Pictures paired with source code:
----

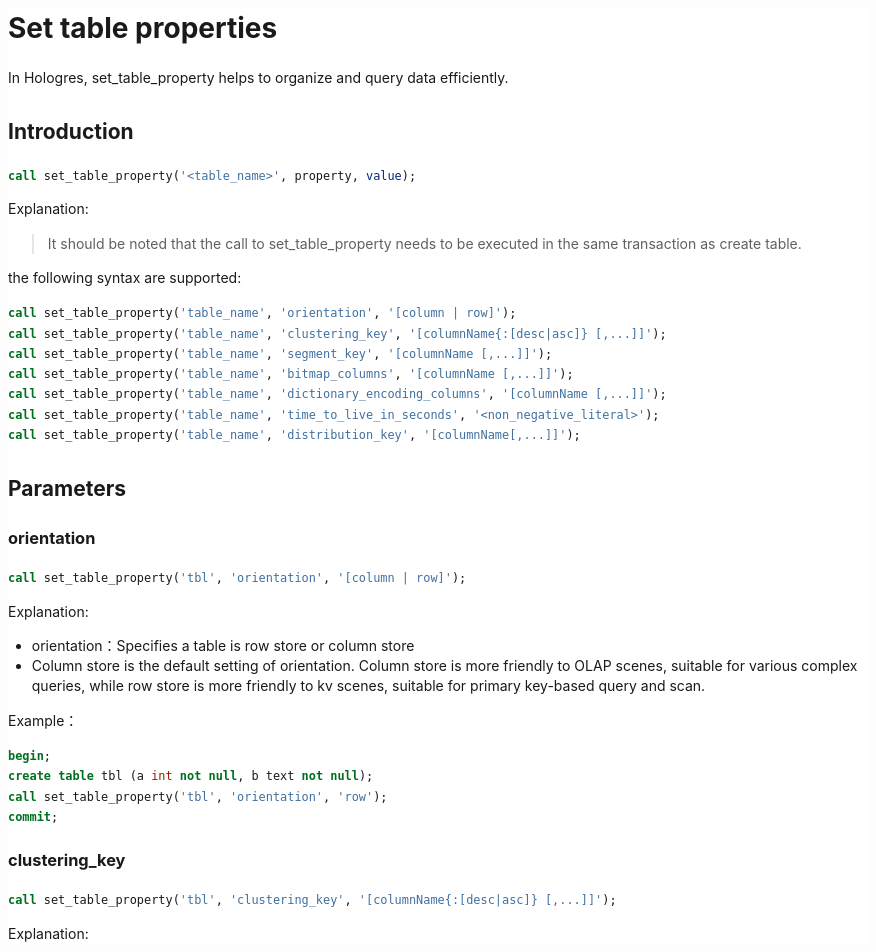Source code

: 
<a name="zRNaN"></a>
# Set table properties
In Hologres, set_table_property helps to organize and query data efficiently.
<a name="Kbrrq"></a>
## Introduction
```sql
call set_table_property('<table_name>', property, value);
```
Explanation:
> It should be noted that the call to set_table_property needs to be executed in the same transaction as create table.

the following syntax are supported:
```sql
call set_table_property('table_name', 'orientation', '[column | row]'); 
call set_table_property('table_name', 'clustering_key', '[columnName{:[desc|asc]} [,...]]'); 
call set_table_property('table_name', 'segment_key', '[columnName [,...]]');
call set_table_property('table_name', 'bitmap_columns', '[columnName [,...]]');
call set_table_property('table_name', 'dictionary_encoding_columns', '[columnName [,...]]');
call set_table_property('table_name', 'time_to_live_in_seconds', '<non_negative_literal>');
call set_table_property('table_name', 'distribution_key', '[columnName[,...]]');
```


<a name="wiqa5"></a>
## Parameters
<a name="lgLqi"></a>
### orientation
```sql
call set_table_property('tbl', 'orientation', '[column | row]');
```
Explanation:

- orientation：Specifies a table is row store or column store
- Column store is the default setting of orientation. Column store is more friendly to OLAP scenes, suitable for various complex queries, while row store is more friendly to kv scenes, suitable for primary key-based query and scan.

Example：
```sql
begin;
create table tbl (a int not null, b text not null);
call set_table_property('tbl', 'orientation', 'row');
commit;
```
<a name="JZ4pu"></a>
### clustering_key
```sql
call set_table_property('tbl', 'clustering_key', '[columnName{:[desc|asc]} [,...]]');
```
Explanation:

----

* _Task to complete_:
Which of the lines above carry the string "desc"? Copy every one.

* _Solution for this problem_:
call set_table_property('table_name', 'clustering_key', '[columnName{:[desc|asc]} [,...]]'); 
call set_table_property('tbl', 'clustering_key', '[columnName{:[desc|asc]} [,...]]');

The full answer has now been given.